会場中のあちらこちらから、悲鳴とも笑いとも言えるような声が、男女問わずに広がっていく。
途中から、ミラやサリナ姉達が係の者を手伝う形で、着火の役を買って出た。
どうやら、花火に火を着けるのが楽しいから、……そんな理由でなおさら手伝ってくれるのかもしれないなぁとハルコンは思った。
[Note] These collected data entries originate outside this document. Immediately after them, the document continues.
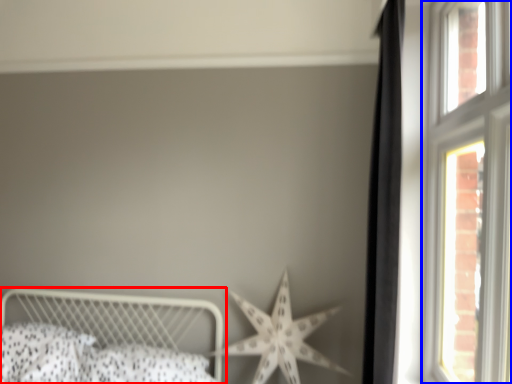
Question: Among these objects, which one is nearest to the camera, bed (highlighted by a red box) or window (highlighted by a blue box)?

Choices:
 (A) bed
 (B) window

Answer: (B)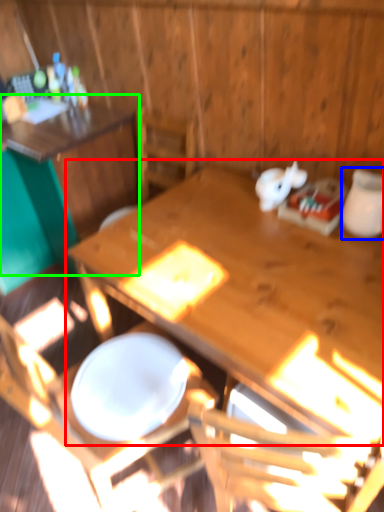
Question: Which object is positioned closest to table (highlighted by a red box)? Select from tableware (highlighted by a blue box) and table (highlighted by a green box).

Choices:
 (A) tableware
 (B) table

Answer: (A)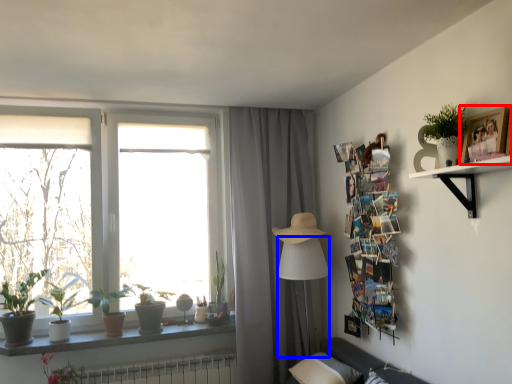
Question: Among these objects, which one is nearest to the camera, picture frame (highlighted by a red box) or table lamp (highlighted by a blue box)?

Choices:
 (A) picture frame
 (B) table lamp

Answer: (A)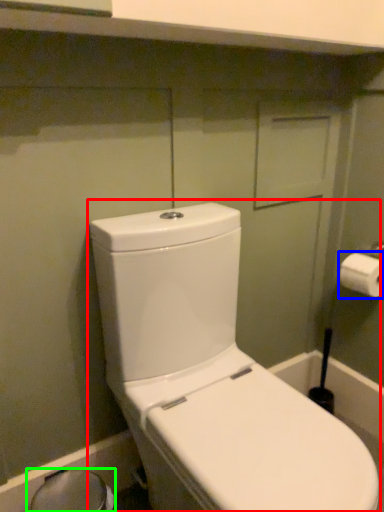
Question: Estimate the real-world distances between objects in this image. Which object is closer to toilet (highlighted by a red box), toilet paper (highlighted by a blue box) or bidet (highlighted by a green box)?

Choices:
 (A) toilet paper
 (B) bidet

Answer: (B)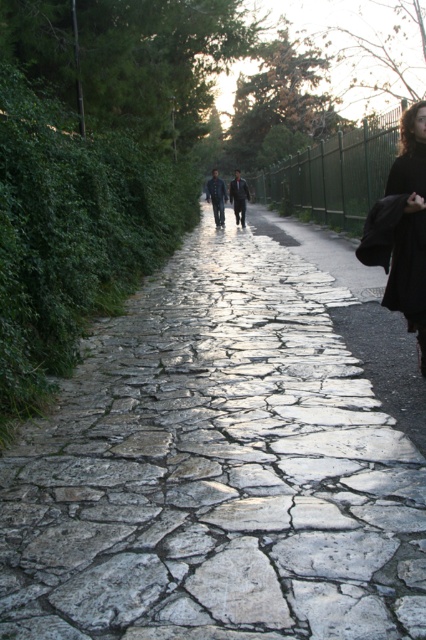
Does black matte dress at right have a smaller size compared to dark blue jeans at center?

Correct, black matte dress at right occupies less space than dark blue jeans at center.

Does black matte dress at right appear under dark blue jeans at center?

Correct, black matte dress at right is located below dark blue jeans at center.

Where is `black matte dress at right`? black matte dress at right is located at coordinates (408, 269).

Does cracked stone pavement at center have a greater height compared to black matte dress at right?

Yes.

Based on the photo, between cracked stone pavement at center and black matte dress at right, which one appears on the right side from the viewer's perspective?

From the viewer's perspective, black matte dress at right appears more on the right side.

The image size is (426, 640). I want to click on cracked stone pavement at center, so pyautogui.click(x=215, y=470).

Identify the location of cracked stone pavement at center. This screenshot has height=640, width=426. (215, 470).

Based on the photo, can you confirm if cracked stone pavement at center is positioned below black wool coat at right?

Yes.

Is cracked stone pavement at center bigger than black wool coat at right?

Correct, cracked stone pavement at center is larger in size than black wool coat at right.

Is point (109, 465) in front of point (391, 280)?

Yes.

Identify the location of cracked stone pavement at center. (215, 470).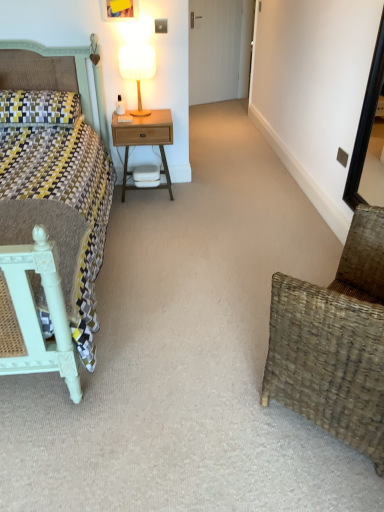
Question: Should I look upward or downward to see woodenmaterial/texturenightstand at center?

Choices:
 (A) up
 (B) down

Answer: (A)

Question: Is white glossy door at upper center to the left of yellow and gray woven pillow at left from the viewer's perspective?

Choices:
 (A) yes
 (B) no

Answer: (B)

Question: Could you tell me if white glossy door at upper center is turned towards yellow and gray woven pillow at left?

Choices:
 (A) no
 (B) yes

Answer: (A)

Question: Is white glossy door at upper center outside of yellow and gray woven pillow at left?

Choices:
 (A) no
 (B) yes

Answer: (B)

Question: Considering the relative sizes of white glossy door at upper center and yellow and gray woven pillow at left in the image provided, is white glossy door at upper center wider than yellow and gray woven pillow at left?

Choices:
 (A) yes
 (B) no

Answer: (B)

Question: Is white glossy door at upper center bigger than yellow and gray woven pillow at left?

Choices:
 (A) no
 (B) yes

Answer: (B)

Question: Is white glossy door at upper center positioned in front of yellow and gray woven pillow at left?

Choices:
 (A) yes
 (B) no

Answer: (B)

Question: Does black wooden mirror at right have a lesser width compared to white glossy door at upper center?

Choices:
 (A) no
 (B) yes

Answer: (B)

Question: Does black wooden mirror at right have a greater width compared to white glossy door at upper center?

Choices:
 (A) yes
 (B) no

Answer: (B)

Question: Is black wooden mirror at right at the right side of white glossy door at upper center?

Choices:
 (A) yes
 (B) no

Answer: (A)

Question: Is black wooden mirror at right looking in the opposite direction of white glossy door at upper center?

Choices:
 (A) yes
 (B) no

Answer: (B)

Question: Is the surface of black wooden mirror at right in direct contact with white glossy door at upper center?

Choices:
 (A) no
 (B) yes

Answer: (A)

Question: Does black wooden mirror at right have a smaller size compared to white glossy door at upper center?

Choices:
 (A) no
 (B) yes

Answer: (B)

Question: Is matte green bed at left not close to yellow and gray woven pillow at left?

Choices:
 (A) yes
 (B) no

Answer: (B)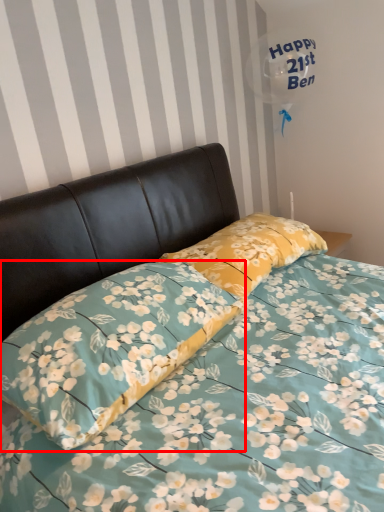
Question: Observing the image, what is the correct spatial positioning of pillow (annotated by the red box) in reference to pillow?

Choices:
 (A) left
 (B) right

Answer: (A)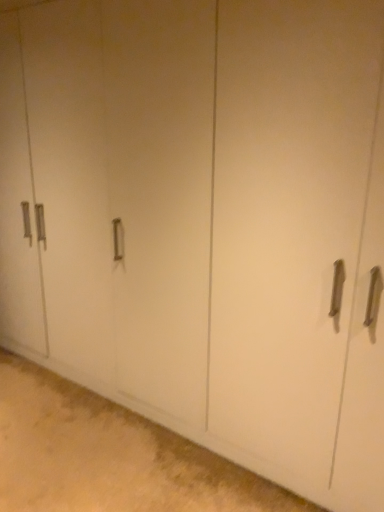
What is the approximate width of white matte cabinet at lower center?

The width of white matte cabinet at lower center is 3.78 feet.

You are a GUI agent. You are given a task and a screenshot of the screen. Output one action in this format:
    pyautogui.click(x=<x>, y=<y>)
    Task: Click on the white matte cabinet at lower center
    
    Given the screenshot: What is the action you would take?
    pyautogui.click(x=109, y=456)

What do you see at coordinates (109, 456) in the screenshot?
I see `white matte cabinet at lower center` at bounding box center [109, 456].

The image size is (384, 512). I want to click on white matte cabinet at lower center, so [109, 456].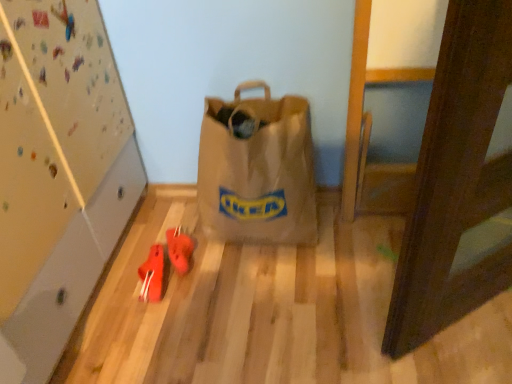
Locate an element on the screen. The image size is (512, 384). vacant space that's between brown paper bag at center and rubberized red shoes at center, the 2th footwear viewed from the left is located at coordinates 223,256.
そろそろ会場内の参加者達は総興奮状態になっていって、更なるイベントを期待しているように見受けられた。
ハルコンはミラを見た。
すると、ミラも「うん」と言って、こくりと意志的に頷き返してくる。
それではと、……さっそくミラに手伝って貰うことにした。
会場の真ん中の空いたスペースに、2人して床設置化型の花火を等間隔に10数基並べていく。
「よしっ! 準備OKッ!!」
「こっちも、準備OKだよっ!!」
ハルコンの掛け声に、ミラもサムズアップしてニヤリと笑う。
「ならっ、頼むよミラッ!!」
「ではっ、いっくよぉ~っ!!」
そう言って、10数基の床設置型花火を繋ぐ導火線に、ミラが着火した。
その数秒後、……。
「「「「「「「「「「ワァァーーッッ!!」」」」」」」」」」
ほぼ同時に空に向けて高さ3メートル程(地球のモジュールに換算しています)の七色の炎の柱が立つと、学生達の間から更なる歓声が沸き起こった。